While organizations like the RSPO (Roundtable on Sustainable Palm Oil) provide certifications to ensure sustainably produced palm oil, Williams believes there will need to be more sustainable palm oil to meet market growth.

Growth and regulation

According to Vantage Market Research, the palm oil sector is projected to grow significantly, with a compound annual growth rate (CAGR) of 4.9% between 2023 and 2030. This growth could lead to further deforestation.

“If you’re going to see that growth, there’s nowhere else to put it other than where the tropical rainforests currently are,” Williams said.

He emphasized that there is not enough sustainably produced palm oil to support this level of growth, highlighting the potential of palm oil substitutes like Sun Bear Biofuture’s to mitigate deforestation.

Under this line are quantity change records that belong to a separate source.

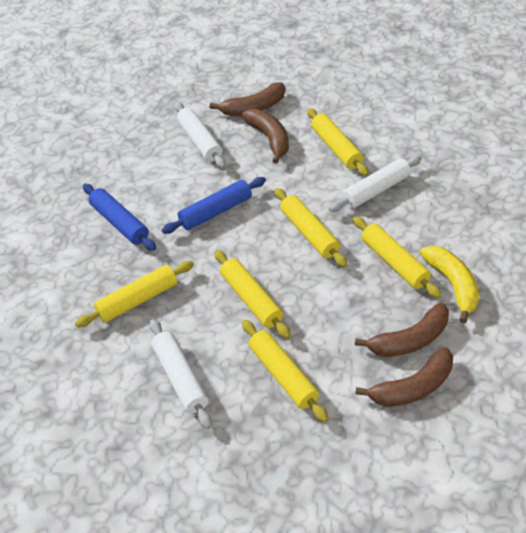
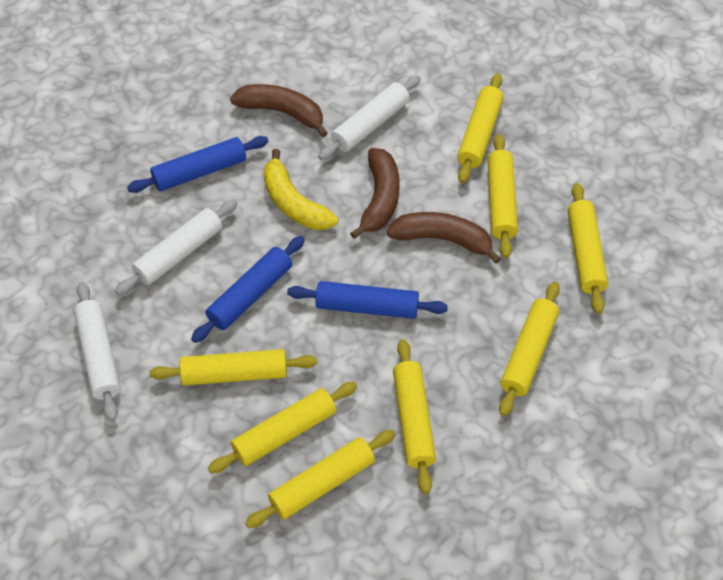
blue rolling pin: 2 -> 3
brown banana: 4 -> 3
yellow rolling pin: 6 -> 8

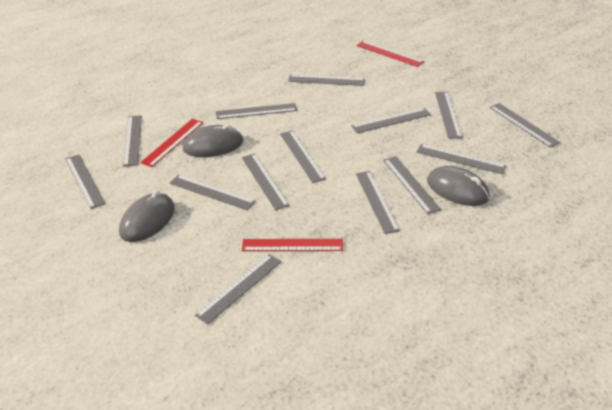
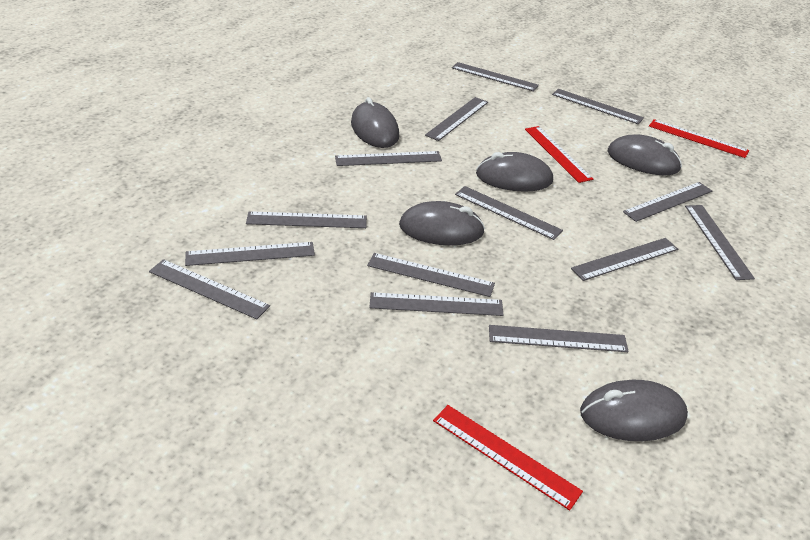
grey mouse: 3 -> 5

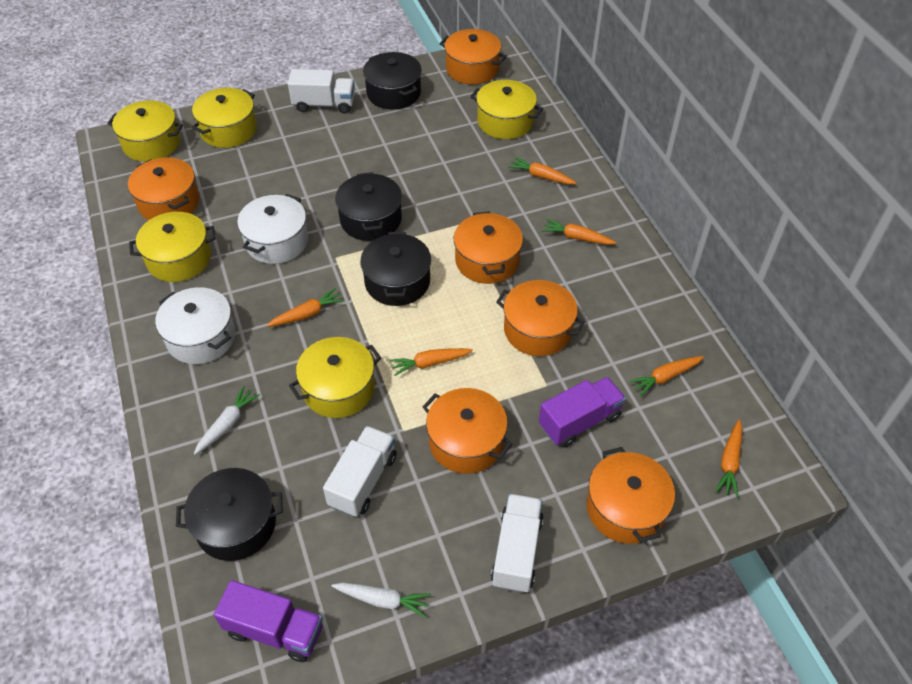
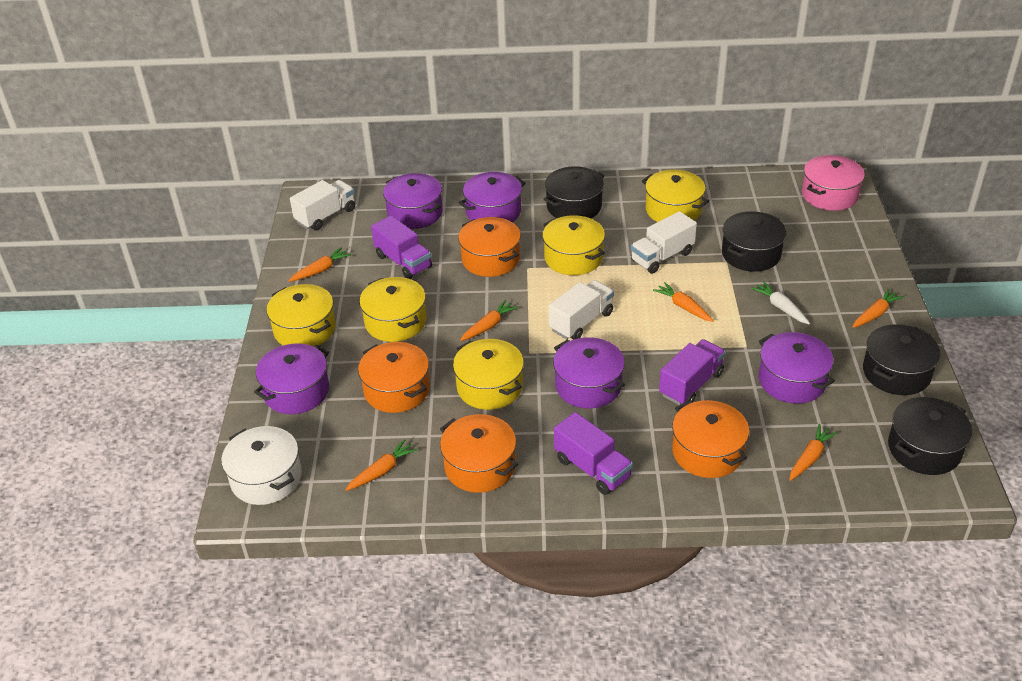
orange pot: 6 -> 4
pink pot: 0 -> 1
purple pot: 0 -> 5
purple truck: 2 -> 3
white carrot: 2 -> 1
white pot: 2 -> 1

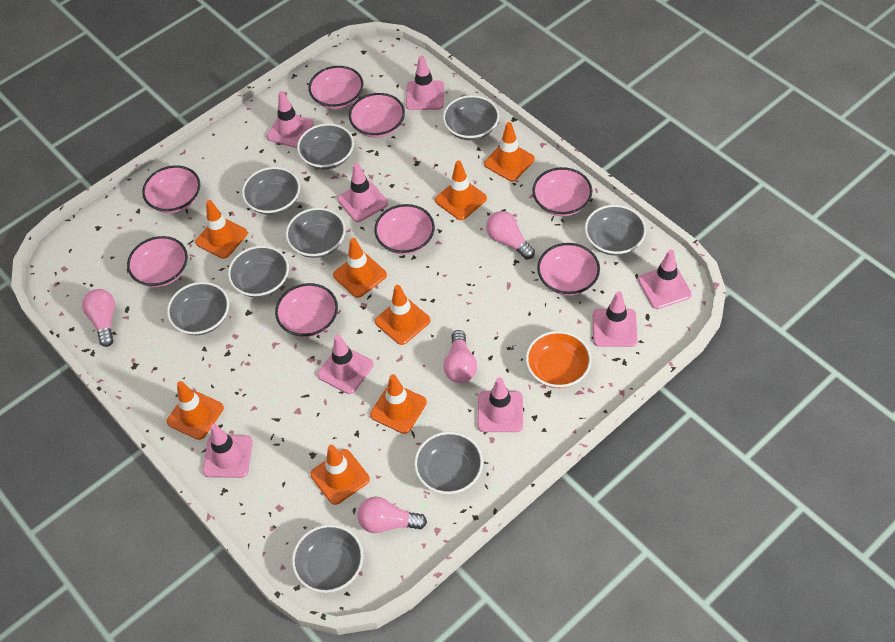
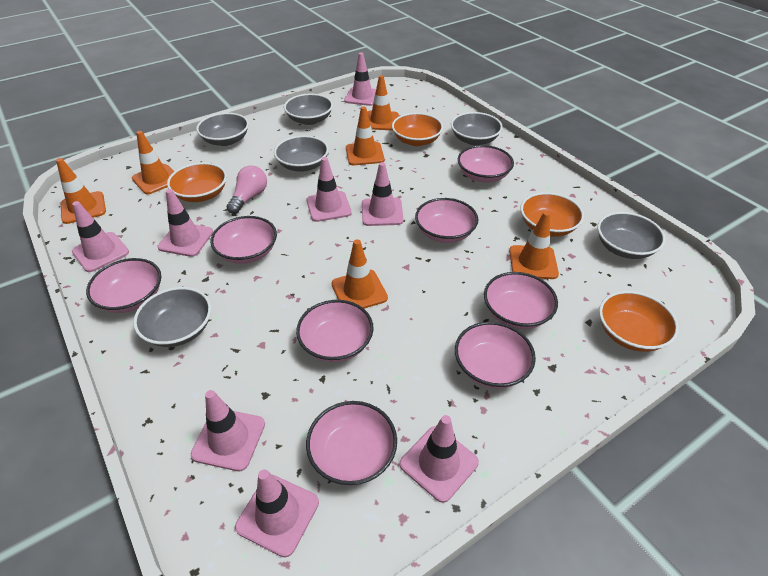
grey bowl: 9 -> 6
orange bowl: 1 -> 4
orange traffic cone: 8 -> 6
pink light bulb: 4 -> 1

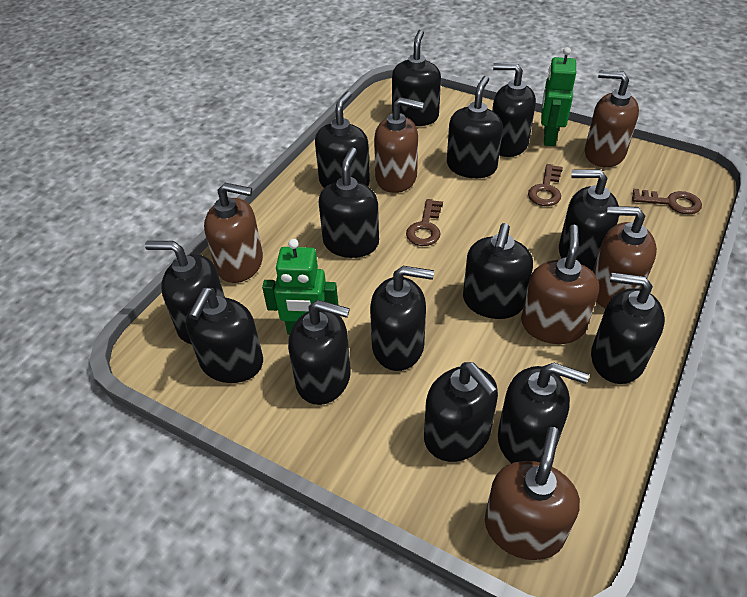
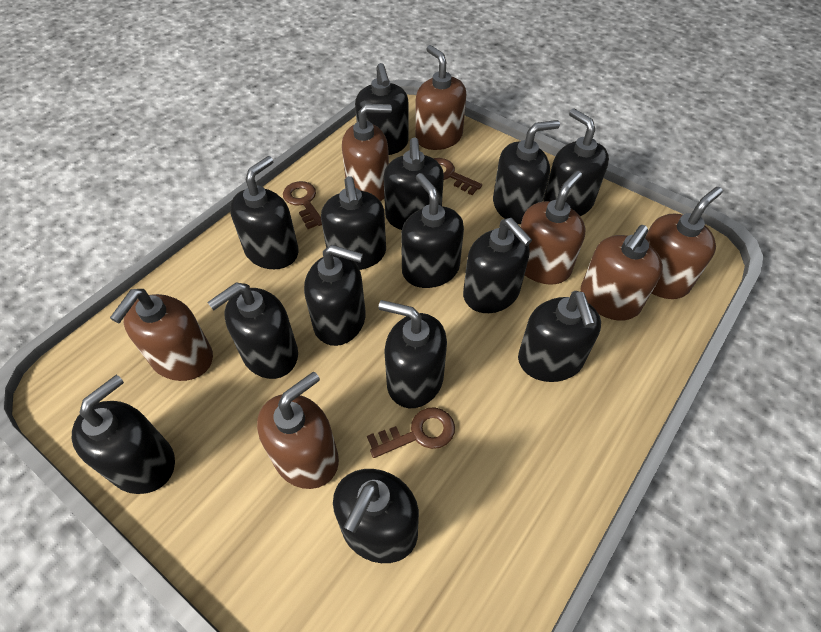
brown soap dispenser: 6 -> 7
green robot: 2 -> 0

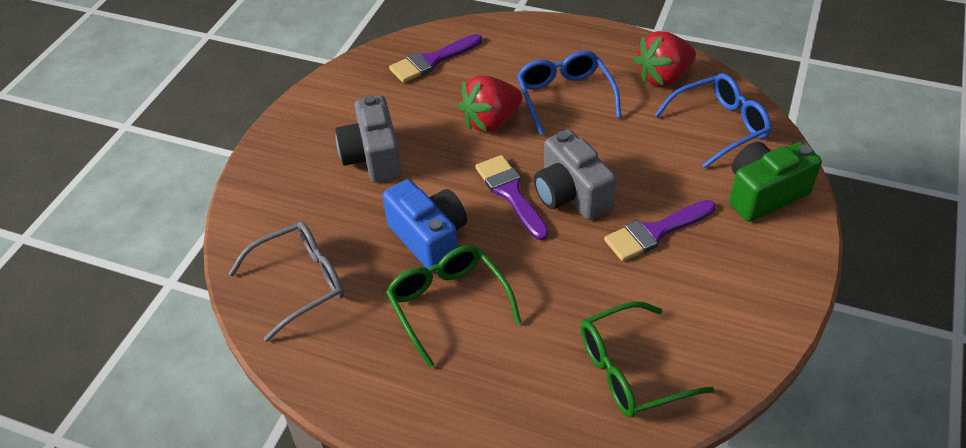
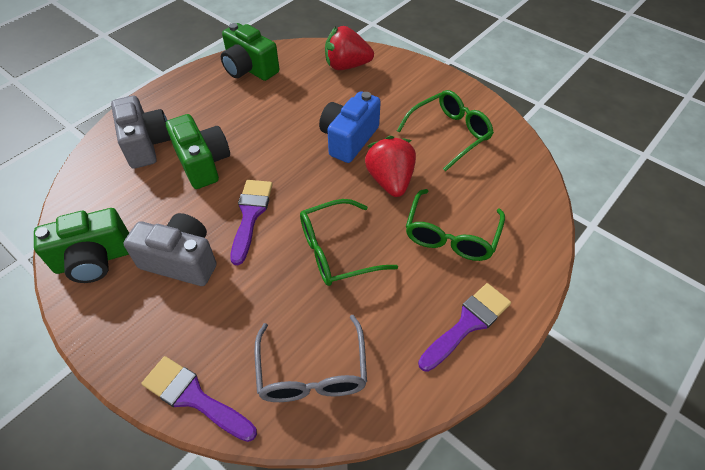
blue glasses: 2 -> 0
green camera: 1 -> 3
green glasses: 2 -> 3

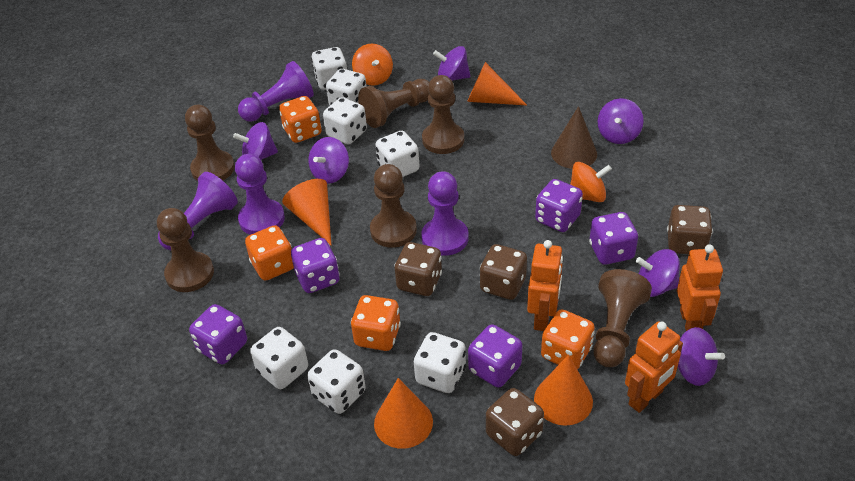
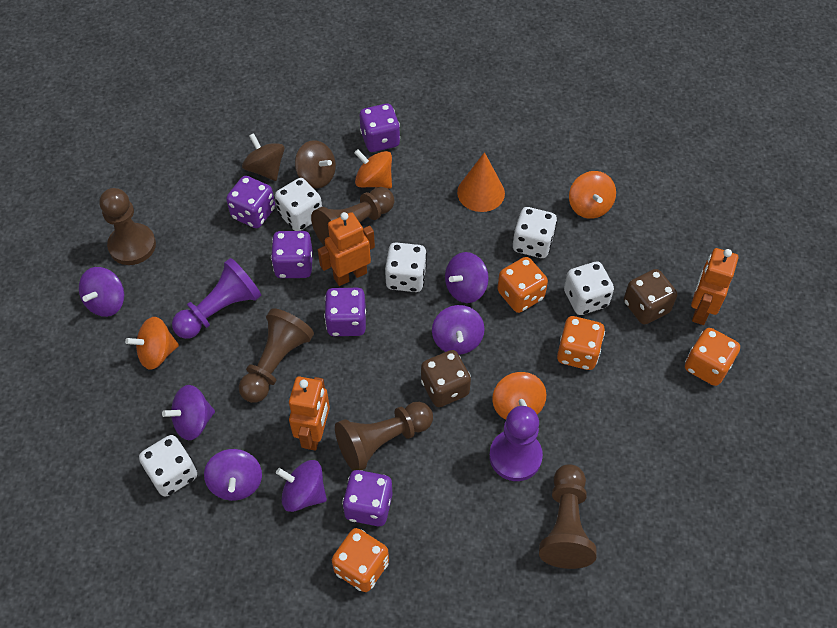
brown cone: 1 -> 0
brown dice: 4 -> 2
brown pawn: 6 -> 5
brown spinning top: 0 -> 2
orange cone: 4 -> 1
orange spinning top: 2 -> 4
purple pawn: 4 -> 2
white dice: 7 -> 5

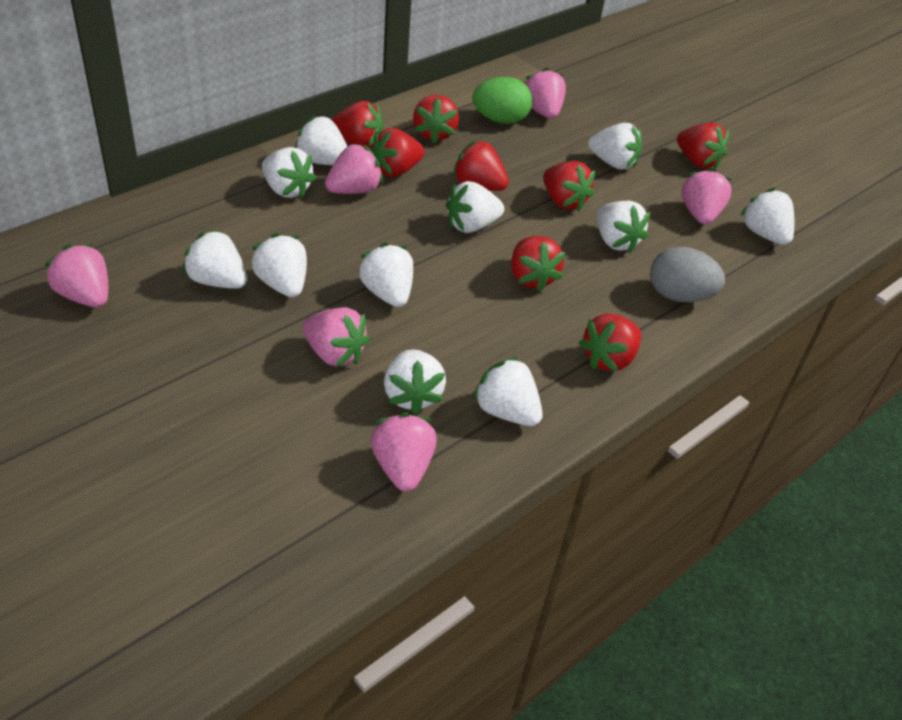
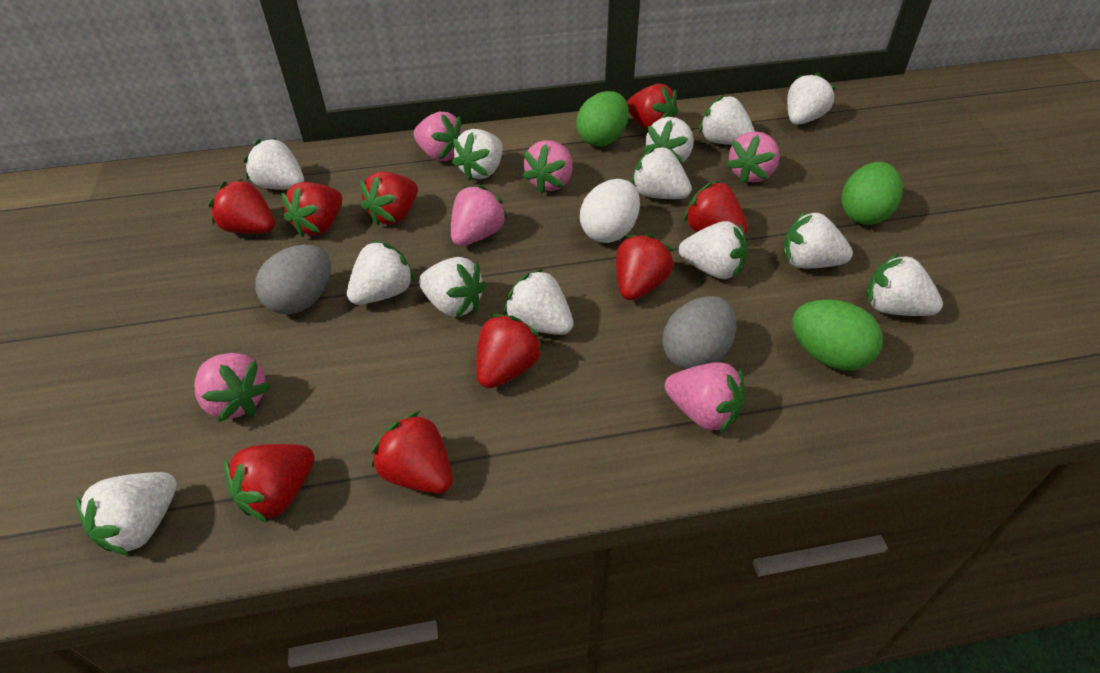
green egg: 1 -> 3
grey egg: 1 -> 2
red strawberry: 8 -> 9
white egg: 0 -> 1
white strawberry: 11 -> 13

The European Deforestation Regulation (EUDR), due to be applicable by the end of 2024, is set to regulate palm oil among other key commodities.

This regulation will increase scrutiny on the complex palm oil supply chain, which is often difficult to trace back to its origins. “The palm oil supply chain is quite messy. It’s very difficult to trace where your palm oil came from, which smallholder produced it, and whether deforestation was involved,” Williams explained.

Sun Bear Biofuture’s product, by contrast, can be locally sourced, with all stages of production taking place in the UK.

This local production eliminates the traceability issues associated with palm oil. Companies facing regulatory constraints in Europe and the UK could find a safer option in Sun Bear Biofuture’s product, potentially avoiding revenue losses from regulatory penalties.

The start-up aims to collaborate with companies seeking sustainable alternatives to oils and fats, particularly plant-based meat companies whose sustainability credentials could be compromised by the presence of palm oil in their products.